I even tried to persuade him by telling him that the night prior I had coaxed two sophomore girls back to my dorm room, where my father insisted I stay for the full freshman year just as he had, for a particularly athletic three-way ending with me forcing both girls to lick my semen out of each other’s cunts. I further explained to Kyle that I didn’t even know these girls’ names, nor did I want to. Women are all evil whores bent on marrying a man and sucking his life away with dwindling sexuality, aging beauty, children, et cetera. This outcome is virtually unavoidable, but in the meantime a man should make use of as many women as he possibly can. I amended by explaining that this behavior is not the woman’s fault. She has been lied to at every turn, told that marriage to a man of resource is valuable, that his resource, in fact, is more valuable than his substance. I don’t fault women for what their gender has come to represent, but neither do I indulge it. And if this promise of resource is what drives them to submit to a man’s will sexually, then I have all the empty promises they could ever want.

  Kyle didn’t share my sentiment. He claimed that he wasn’t interested in having sex with as many women as he could.

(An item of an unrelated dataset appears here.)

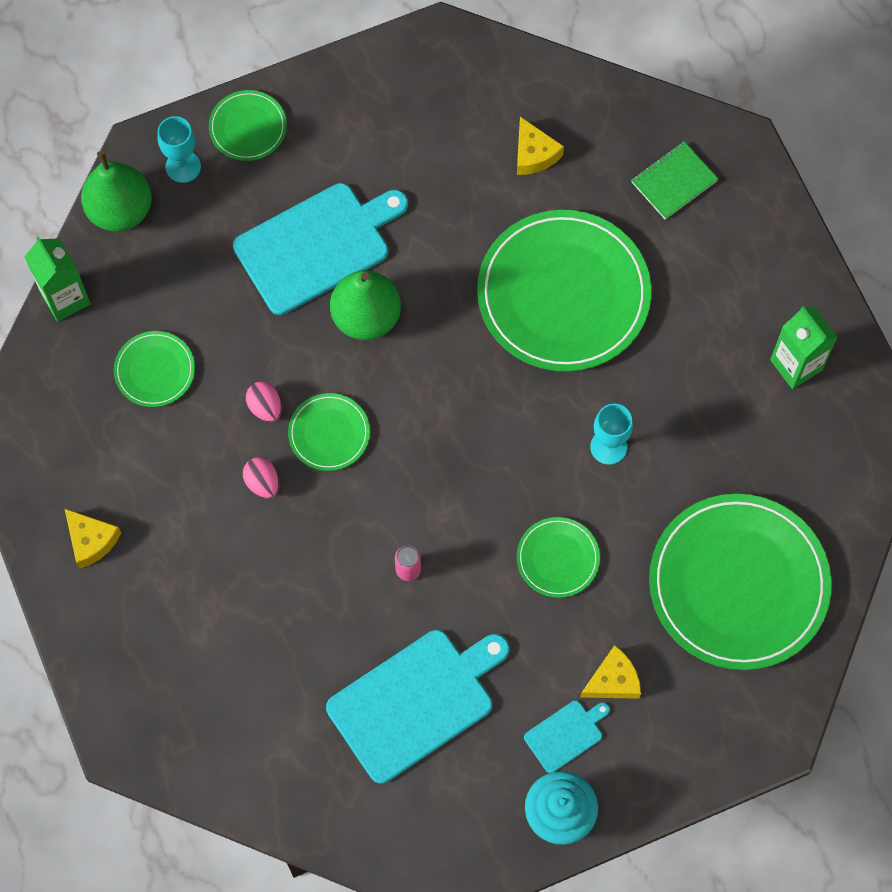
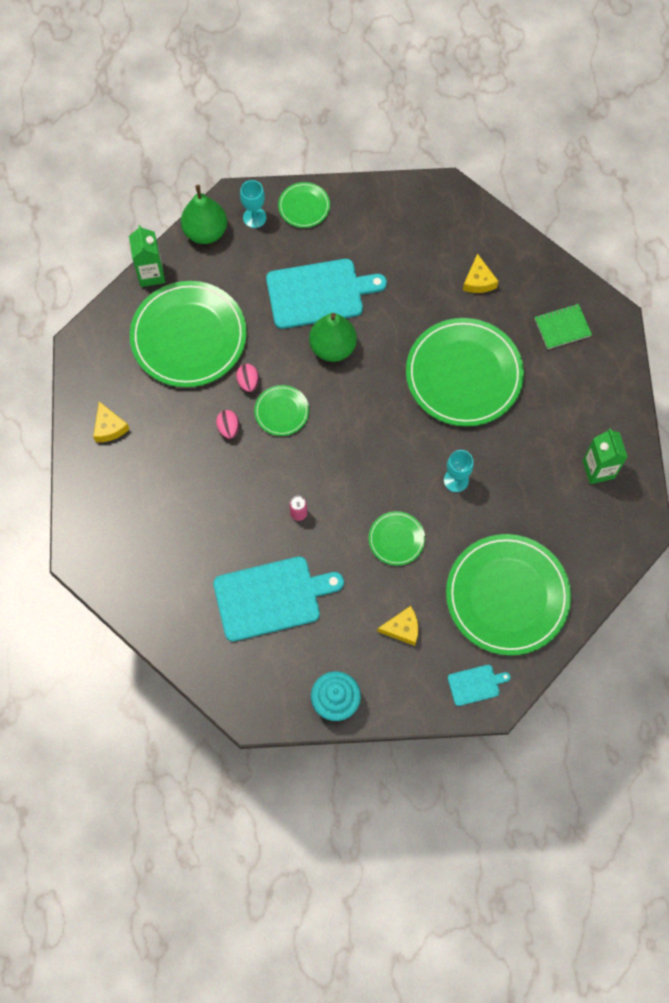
camera: 20 degrees right, 0 degrees up
green plate [114,331,195,407] -> green plate [130,281,247,387], size x2.17
turquoise cutting board [524,700,610,773] -> turquoise cutting board moved to [448,665,510,706]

He had never had a one-night stand and he didn’t intend to ever have one. He claimed he wanted to find one girl who made him happy and be with her forever. He didn’t outright claim he thought Heather was this girl, he just said he thought she was intriguing. Intriguing is the actual word he used, which I had to laugh at. The only thing intriguing I had ever noticed in a girl was a slightly overpronounced right nipple on Jennifer Dalton in the tenth grade.

  Knowing after many years of friendship with Kyle that I would never change his mind, but never grow tired of the attempt, I told him I would do some investigating into who this girl was. Heather on the second floor of McElvaney. I knew she hadn’t gone to Hockaday or Ursuline, based on her absence from any of the prominent social circles at either of those places and the parties associated with them in our high school years. It was possible she’d gone to some lesser school, or even to public school. In any case I told Kyle I would help him in any way I could. Secretly I also hoped that he would land this girl and one of two things would happen: (1) She would genuinely make him happy for the rest of his life, or (2) she would ruin him and force him to understand women as I do—force him to see that there is no love, there is only the lie we tell ourselves that things are more important than they actually are, that our lives will have meaning beyond all the other lives that have come before us and been forgotten, that there is hope in any of this.